Alors que Notre-Dame de Paris s’apprête à rouvrir ses portes le 7 décembre après cinq ans de rénovation, la ministre de la Culture, Rachida Dati, propose de rendre l’entrée payante pour les visiteurs. Une idée qui suscite un vif débat en France.
Payer pour visiter une cathédrale. En France, l’idée surprend, tant l’accès libre aux lieux de culte est ancré dans les esprits. Mais Rachida Dati, ministre de la Culture, souhaite rompre avec cette tradition en imposant un droit d’entrée pour les visiteurs de Notre-Dame de Paris. À sa réouverture prévue les 7 et 8 décembre après cinq ans de travaux, la cathédrale pourrait voir chaque touriste s’acquitter de cinq euros. « Un tarif symbolique », justifie la ministre dans un entretien au Figaro, qui espère réunir 75 millions d’euros annuels, destinés à financer un « grand plan de sauvegarde du patrimoine religieux », géré par le Centre des monuments nationaux (CMN).
« La communion entre tous est l’essence même du lieu »
À Milan, Barcelone ou Londres, les touristes doivent déjà s’acquitter d’un droit d’entrée pour admirer le Duomo, la Sagrada Familia ou l’abbaye de Westminster. Dans ces lieux, un accès reste réservé aux fidèles.
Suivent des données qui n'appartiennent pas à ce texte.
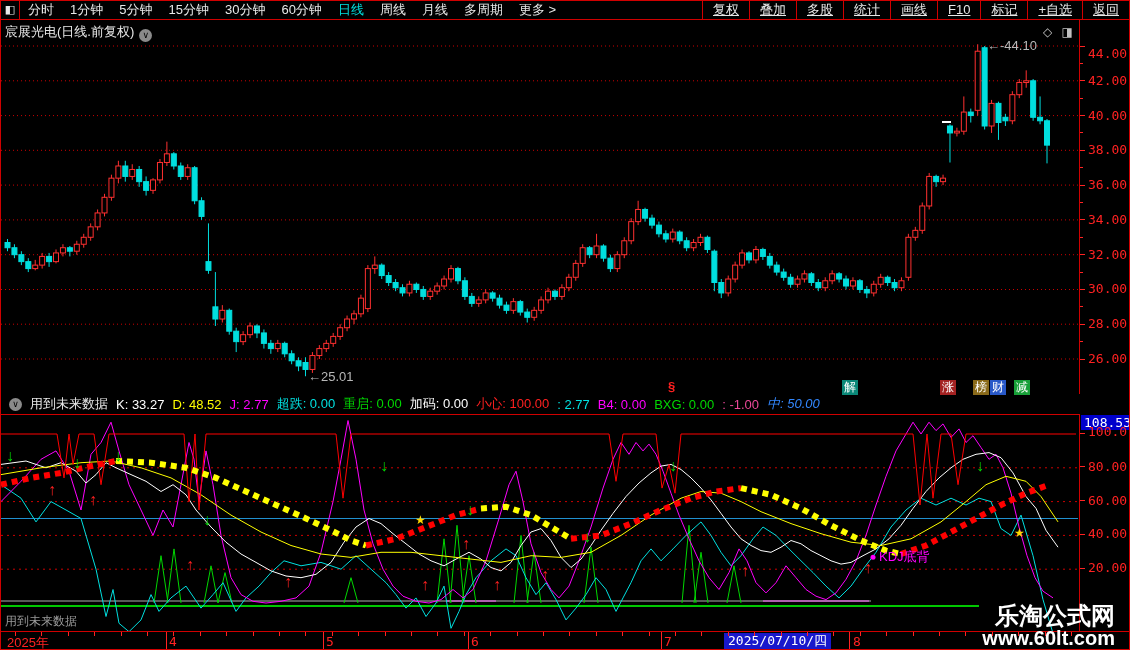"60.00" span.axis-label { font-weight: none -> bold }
Un modèle qui a inspiré l’amendement au projet de loi de finances du député Horizons du Calvados, Jérémie Patrier-Leitus. Il propose de créer un « fonds de sauvegarde du patrimoine religieux » financé par un droit d’entrée alors que la France compte environ 71 000 lieux de culte, dont une part significative nécessite des travaux de restauration.
Mais si l’idée commence à prendre forme, elle peine à faire l’unanimité. « La mission fondamentale des églises est d’accueillir de façon inconditionnelle et nécessairement gratuite tout homme et toute femme », affirme le diocèse dans un communiqué. Instaurer un droit d’entrée reviendrait à briser « la communion entre tous, qui est l’essence même du lieu ». L’opposition à cette idée s’appuie sur un argument de poids : la loi de 1905, garantissant la séparation des Églises et de l’État, qui stipule, à son article 17, que « la visite des édifices et l’exposition des objets mobiliers classés seront publiques : elles ne pourront donner lieu à aucune taxe ni redevance ».
Un tarif différencié pour les touristes étrangers ?
Ce n’est pas la première fois qu’un droit d’entrée pour les cathédrales fait débat. En 2017, Stéphane Bern, alors chargé d’une mission sur le patrimoine, avait déjà proposé que les visiteurs contribuent financièrement à l’entretien des cathédrales, suscitant l’indignation du clergé. La Conférence des évêques de France avait rappelé que, bien qu’inscrites au patrimoine national, les cathédrales sont avant tout des « lieux de prière et de culte, dont l’accès doit être libre ».
Toutefois, Rachida Dati se veut pragmatique. Pour elle, « on n’a pas besoin de remettre en cause la loi de 1905 pour récupérer des fonds ». Certains édifices en France ont d’ailleurs déjà adopté des systèmes de tarification partielle, comme la cathédrale Sainte-Cécile d’Albi. La loi permet effectivement des droits d’entrée pour certaines parties d’édifices religieux, comme les tours, cryptes ou trésors.
Au-delà des questions juridiques, cette proposition rouvre un débat fondamental : la préservation des églises doit-elle passer par une révision du modèle de gratuité ? Pour la ministre, cette démarche reflète une nécessité économique. « Il faut être innovant, sinon, on met des impôts partout et on ferme la boutique », a-t-elle affirmé lors de son audition budgétaire. Elle avait même envisagé de différencier les tarifs pour visiteurs français et étrangers, bien que l’idée ait été écartée en raison des règles européennes de non-discrimination. À quelques semaines de l’ouverture de Notre Dame de Paris, bien que le sujet divise en France, il a le mérite d’ouvrir le débat sur l’avenir du patrimoine religieux.